DOCUMENT PASSAGE
In the hyperconnected world, organizations are embracing a range of new ideas into their structure and have turned towards Business Process Automation (BPA) as a way to enable flexibility, efficiency, and responsiveness within the organizations. It is, therefore, not surprising the impact of BPA is wide-ranging and its introduction in the business has both managerial and technical ramifications.
What is a business process?
Business processes are a set of tasks or activities that must be executed in a certain sequence to achieve the desired business goal. It is the backbone of any organization and even a minor error can cause significant loss. It is essential for companies to pay constant attention to the improvement of these processes in order to pursue operational & process excellence.
Business Process Automation is a fundamental change in the way organizational activities are organized and executed by using a broad range of technologies. It supports the specific work activities and automates the tasks that were previously performed by humans
. The work is delivered to the resources that can either be human or software applications when it needs to be executed. The specification may consist of fetching highly complex dependencies between tasks and other resourcing strategies, which makes the entire process complex. Automation engineering has a central role to play here.
Business Process Automation ensures that all the assets continuously operate predictably within the most profitable range to drive consistency, reliability, better yield, and improved quality using minimal energy.
In a large corporation, business processes span across various departments and stakeholders. Manual and undocumented processes are cumbersome to control & visualize and the situation becomes even more complex in the case of organizations that are distributed geographically. It raises a risk of stakeholders using outdated or inaccurate information to create the possibilities for guesswork and frequent improvisation.
Through automation, repeatable, enforceable, and managed processes can be developed. Business process automation can be used to improve visibility in processes with real-time status and reporting.
Business process automation leverage a broad range of technologies and is often covered under popular enterprise apps like ERP, HRMS, and other tools that enforce the best practices in the industry. Some of the common types of business process automation are:
- Basic Automation: Simple, rudimentary tasks are automated to eliminate errors and improve transactional work. The most common examples are Business Process Management and Robotic Process Automation.
- Process Automation: In order to manage the business processes consistently and drive transparency, process automation is leveraged. It can significantly improve productivity and efficiency along with providing valuable insights.
- Advanced Automation: Advanced automation integrates multiple systems to support complex processes. It relies on unstructured data powered by machine learning, NLP, and predictive analytics.
- Intelligent Automation: Intelligent automation harness the power of AI to automate tasks. The system can learn and make decisions based on the situations they have experienced and analyzed.
Business Process Automation is based on three basic principles:
Regardless of the scope, scalability, and complexity of the system, BPA is based on the interlinking of three critical pillars- Orchestration, Integration, and Dynamic Process Automation. Orchestration empowers managers and the IT team to collaborate & automate the processes with the help of visually appealing interfaces.
The integration enables the communication between systems & applications to implement critical process flows that can facilitate decision making. The final pillar is dynamic process automation, wherein rule-based and automatic execution is facilitated amongst various systems to streamline the processes and eliminate errors from manual tasks.

TASKS
• A. In the business process automation text, what three pillars is BPA based on?
• B. Translate this sentence from the business process automation text into Spanish: "Business process automation can be used to improve visibility in processes with real-time status and reporting."

GIVEN RECORDS
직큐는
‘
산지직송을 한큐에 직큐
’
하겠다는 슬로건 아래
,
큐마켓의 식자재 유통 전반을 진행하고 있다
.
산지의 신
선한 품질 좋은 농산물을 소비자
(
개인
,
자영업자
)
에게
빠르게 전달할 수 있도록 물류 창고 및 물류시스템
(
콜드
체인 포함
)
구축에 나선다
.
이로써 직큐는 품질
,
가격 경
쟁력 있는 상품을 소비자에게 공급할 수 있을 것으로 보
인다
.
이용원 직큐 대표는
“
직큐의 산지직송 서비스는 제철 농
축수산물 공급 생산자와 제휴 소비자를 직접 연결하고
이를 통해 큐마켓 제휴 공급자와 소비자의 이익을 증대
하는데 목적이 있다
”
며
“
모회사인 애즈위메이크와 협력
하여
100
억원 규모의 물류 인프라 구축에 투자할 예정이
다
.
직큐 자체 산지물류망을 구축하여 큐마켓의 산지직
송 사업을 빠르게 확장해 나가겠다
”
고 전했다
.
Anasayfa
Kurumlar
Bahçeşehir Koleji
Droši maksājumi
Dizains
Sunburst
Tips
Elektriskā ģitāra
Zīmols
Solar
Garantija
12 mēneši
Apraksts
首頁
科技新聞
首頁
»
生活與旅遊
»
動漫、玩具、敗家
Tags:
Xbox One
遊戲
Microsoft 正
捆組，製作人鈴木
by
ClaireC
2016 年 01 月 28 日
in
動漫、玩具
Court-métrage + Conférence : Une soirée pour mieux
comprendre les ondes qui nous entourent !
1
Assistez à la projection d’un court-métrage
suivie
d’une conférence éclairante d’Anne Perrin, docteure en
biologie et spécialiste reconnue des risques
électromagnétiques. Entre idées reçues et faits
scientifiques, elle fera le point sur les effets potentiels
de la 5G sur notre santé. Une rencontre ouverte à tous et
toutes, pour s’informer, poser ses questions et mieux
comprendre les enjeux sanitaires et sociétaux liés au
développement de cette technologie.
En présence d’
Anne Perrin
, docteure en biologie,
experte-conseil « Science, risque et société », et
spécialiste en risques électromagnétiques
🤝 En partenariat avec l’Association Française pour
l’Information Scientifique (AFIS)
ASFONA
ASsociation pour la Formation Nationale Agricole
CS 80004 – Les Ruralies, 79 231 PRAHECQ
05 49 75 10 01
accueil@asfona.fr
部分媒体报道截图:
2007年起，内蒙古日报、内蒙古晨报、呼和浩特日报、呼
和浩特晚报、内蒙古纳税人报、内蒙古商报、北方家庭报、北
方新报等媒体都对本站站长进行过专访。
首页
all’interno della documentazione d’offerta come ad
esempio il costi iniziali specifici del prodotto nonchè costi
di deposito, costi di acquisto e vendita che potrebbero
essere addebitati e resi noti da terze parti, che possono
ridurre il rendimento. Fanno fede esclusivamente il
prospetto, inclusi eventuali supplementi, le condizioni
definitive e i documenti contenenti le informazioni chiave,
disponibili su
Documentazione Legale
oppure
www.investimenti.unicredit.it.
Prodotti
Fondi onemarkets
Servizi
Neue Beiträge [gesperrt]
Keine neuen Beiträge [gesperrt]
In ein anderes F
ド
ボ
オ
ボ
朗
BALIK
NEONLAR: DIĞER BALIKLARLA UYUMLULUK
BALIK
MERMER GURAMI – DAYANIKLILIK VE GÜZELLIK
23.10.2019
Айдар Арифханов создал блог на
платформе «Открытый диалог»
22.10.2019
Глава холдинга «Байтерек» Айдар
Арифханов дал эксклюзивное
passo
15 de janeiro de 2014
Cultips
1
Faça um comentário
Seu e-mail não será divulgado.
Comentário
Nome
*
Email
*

ANSWERS TO THE TASKS
• A. Orchestration, Integration, and Dynamic Process Automation.

• B. La automatización de procesos de negocio puede utilizarse para mejorar la visibilidad de los procesos con estado e informes en tiempo real.